CHICAGO – How best to accelerate the nation’s economic recovery to benefit disproportionately impacted urban communities was the debate as more than 500 local business and community leaders turned out for the Chicago Urban League’s annual summit.
Chicago Urban League President and CEO Andrea L. Zopp urged local leaders to endorse the National Urban League’s 12-point plan to restore jobs in urban communities during the Chicago Urban League’s annual luncheon Summit 2011: Accelerating the Economic Recovery at the Hilton Chicago. The summit featured a keynote address by National Urban League President and CEO Marc H. Morial, remarks from Chicago Mayor Richard M. Daley and a roundtable discussion about job creation and workforce investment with executives from the City Colleges of Chicago, the Illinois Department of Commerce and Economic Opportunity, and Microsoft Corporation.
“We have seen hopeful signs and heard announcements that companies are increasing their hiring. But far too many are still out of work, especially in the African American community,” Zopp said. “We must consider the broader, disproportionate impact the recession is having on African Americans and how we can speed the recovery in very specific ways that don’t leave our communities behind. A full economic rebound will not occur without our participation.”
Following opening remarks from Chicago Urban League board chairman Anthony K. Anderson, Vice Chair and Midwest Managing Partner of Ernst & Young, Mayor Daley addressed the gathering of about 500 community, civic, business, religious and elected leaders. Morial’s keynote address focused on the National Urban League’s 2011 State of Black America report, a detailed analysis of the recession’s impact on the African American community, economic recovery and the future of jobs in America. Morial went over the fine points of the National Urban League’s Jobs Rebuild America 12-point plan that makes the following recommendations that are being endorsed in communities across the country:
1) Restore the Summer Youth Jobs Program
2) Create 100 urban jobs academies
3) Develop a national public-private jobs initiative
4) Boost minority participation in information technology and communications industries
5) Reform, revise and reauthorize the federal Workforce Investment Act
6) Create Green Empowerment Zones
7) Expand small business lending
8) Initiate tax reform
9) Establish and promote multilateral international trade policies
10) Enact the Urban Jobs Act
11) Create an Urban Homesteading Program
12) Fund direct job creation
In addition, Zopp presented the Chicago Urban League’s latest research paper, Accelerating the Economic Recovery, which included recommendations on how to ensure a more inclusive recovery in the Chicago region by:
· Training our workforce for jobs in sectors that will see growth in employment opportunities.
· Expanding training for entry into healthcare-related fields, the only sector that has sustained growth throughout the recession.
· Reforming the way public schools are funded to provide better resources and produce better outcomes.
· Investing in workforce development training in Chicago Public Schools, starting on the secondary level and spreading across a range of occupations.
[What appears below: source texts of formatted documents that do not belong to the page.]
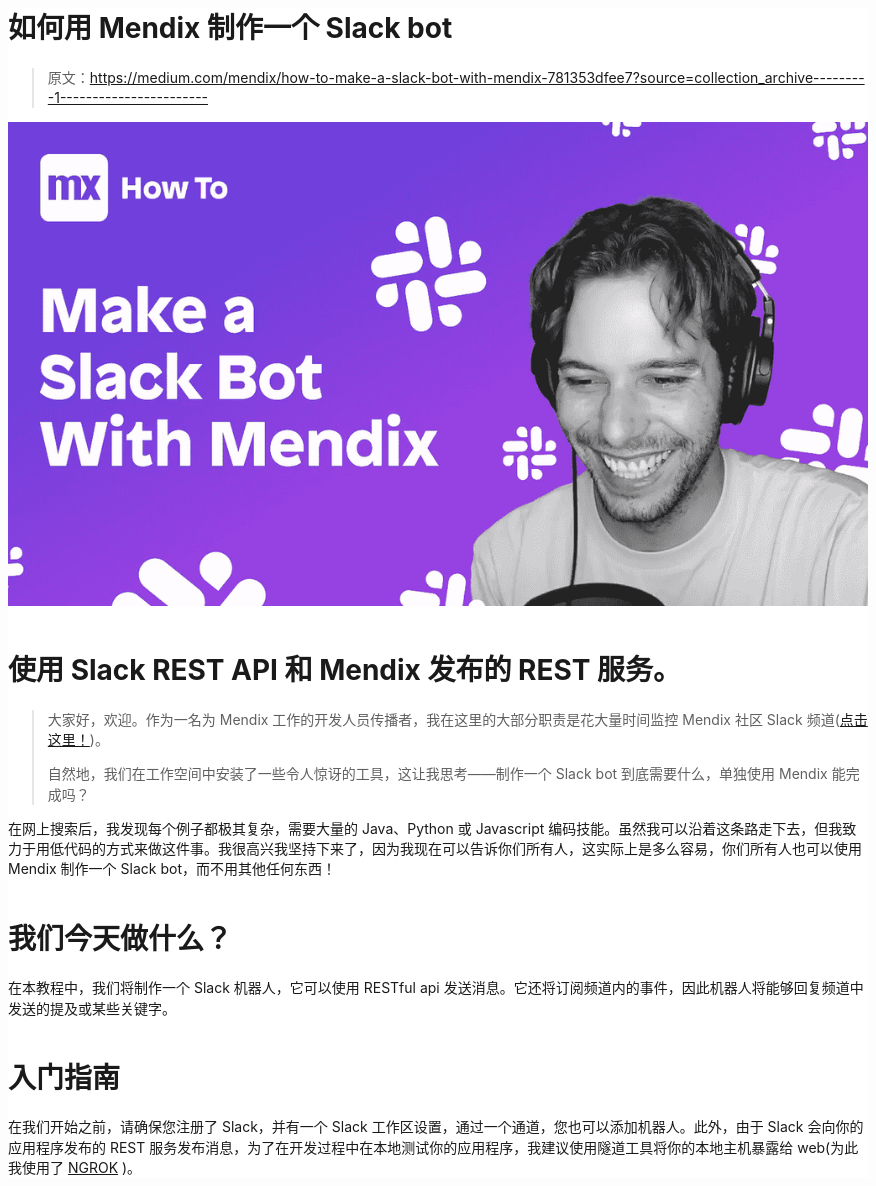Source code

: # 如何用 Mendix 制作一个 Slack bot

> 原文：<https://medium.com/mendix/how-to-make-a-slack-bot-with-mendix-781353dfee7?source=collection_archive---------1----------------------->

![](img/5a4e7f87891287f305db7cf53f318bf1.png)

# 使用 Slack REST API 和 Mendix 发布的 REST 服务。

> 大家好，欢迎。作为一名为 Mendix 工作的开发人员传播者，我在这里的大部分职责是花大量时间监控 Mendix 社区 Slack 频道([点击这里！](https://bit.ly/MxCommunitySlack))。
> 
> 自然地，我们在工作空间中安装了一些令人惊讶的工具，这让我思考——制作一个 Slack bot 到底需要什么，单独使用 Mendix 能完成吗？

在网上搜索后，我发现每个例子都极其复杂，需要大量的 Java、Python 或 Javascript 编码技能。虽然我可以沿着这条路走下去，但我致力于用低代码的方式来做这件事。我很高兴我坚持下来了，因为我现在可以告诉你们所有人，这实际上是多么容易，你们所有人也可以使用 Mendix 制作一个 Slack bot，而不用其他任何东西！

# 我们今天做什么？

在本教程中，我们将制作一个 Slack 机器人，它可以使用 RESTful api 发送消息。它还将订阅频道内的事件，因此机器人将能够回复频道中发送的提及或某些关键字。

# 入门指南

在我们开始之前，请确保您注册了 Slack，并有一个 Slack 工作区设置，通过一个通道，您也可以添加机器人。此外，由于 Slack 会向你的应用程序发布的 REST 服务发布消息，为了在开发过程中在本地测试你的应用程序，我建议使用隧道工具将你的本地主机暴露给 web(为此我使用了 [NGROK](https://ngrok.com/) )。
A highlight of the luncheon was a roundtable discussion on employment training, job creation and workforce investment. Panelists were Cheryl Hyman, Chancellor, City Colleges of Chicago; Warren Ribley, Director, Illinois Department of Commerce and Economic Opportunity; and Shelley Stern, Citizenship Director, Microsoft Corporation. The panel was moderated by ABC 7 Chicago news anchor Cheryl Burton. Zopp concluded the summit by issuing a charge to those in attendance to continue advocating for job opportunities and workforce investment on the local, state and federal levels.